# [Work to complete]
Filter these records by the string "编外长聘人员工资福利", copying each line that holds it.
::::::::
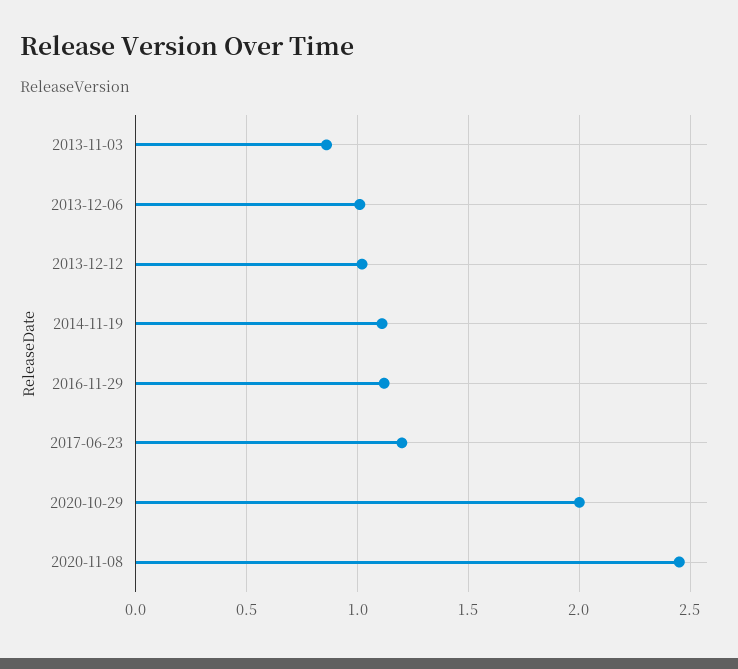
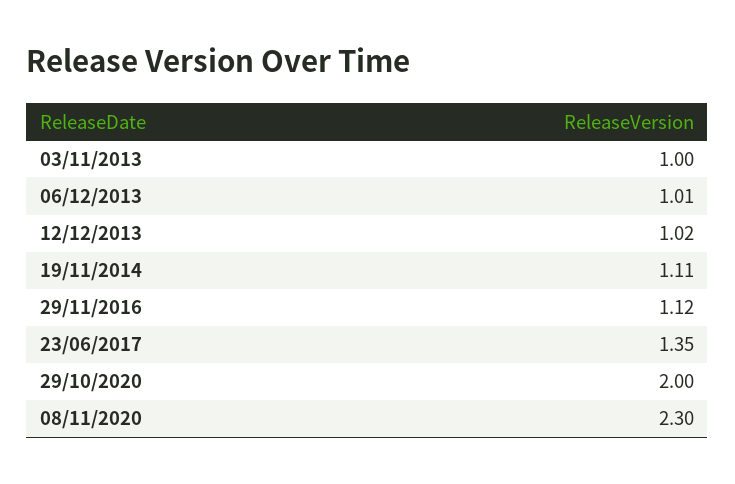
  {
-   "2013-11-03": 0.85,
+   "2013-11-03": 1,
    "2013-12-06": 1.01,
    "2013-12-12": 1.02,
    "2014-11-19": 1.11,
    "2016-11-29": 1.12,
-   "2017-06-23": 1.2,
+   "2017-06-23": 1.35,
    "2020-10-29": 2,
-   "2020-11-08": 2.45
+   "2020-11-08": 2.3
  }

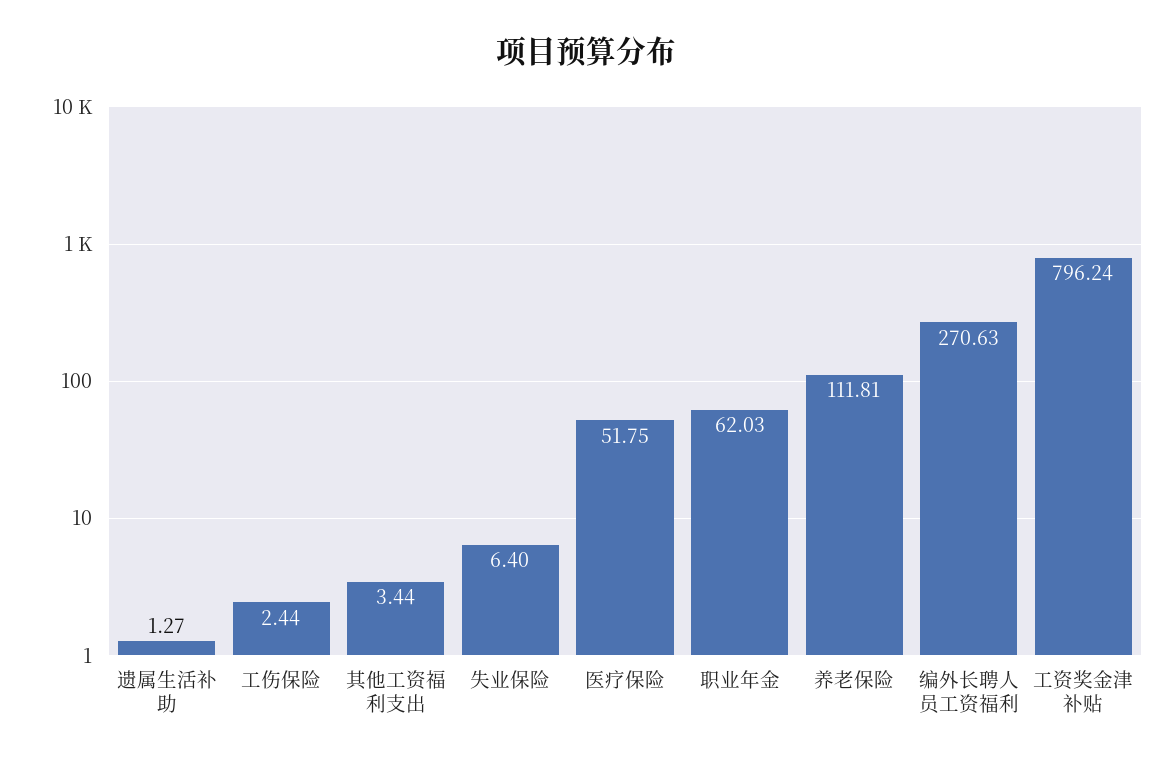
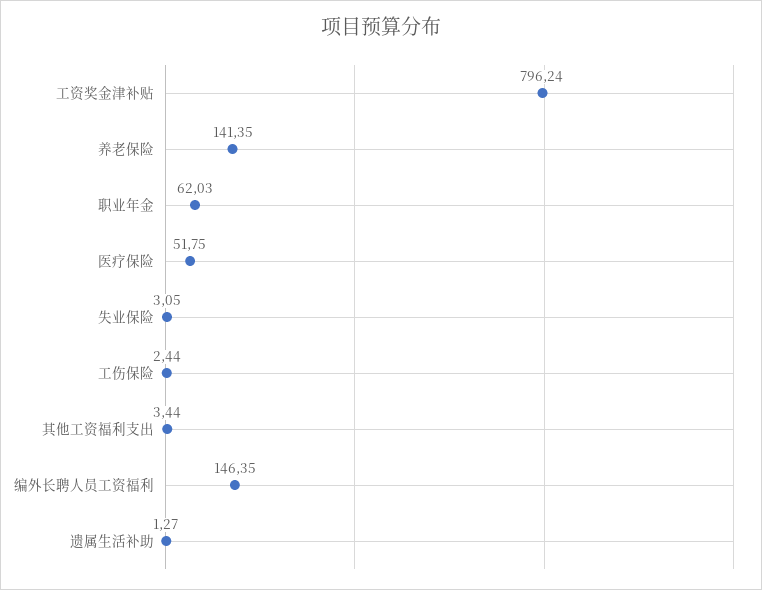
  {
    "遗属生活补助": 1.27,
    "工伤保险": 2.44,
    "其他工资福利支出": 3.44,
-   "失业保险": 6.4,
+   "失业保险": 3.05,
    "医疗保险": 51.75,
    "职业年金": 62.03,
-   "养老保险": 111.81,
+   "养老保险": 141.35,
-   "编外长聘人员工资福利": 270.63,
+   "编外长聘人员工资福利": 146.35,
    "工资奖金津补贴": 796.24
  }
::::::::
# [Solution for this task]
-   "编外长聘人员工资福利": 270.63,
+   "编外长聘人员工资福利": 146.35,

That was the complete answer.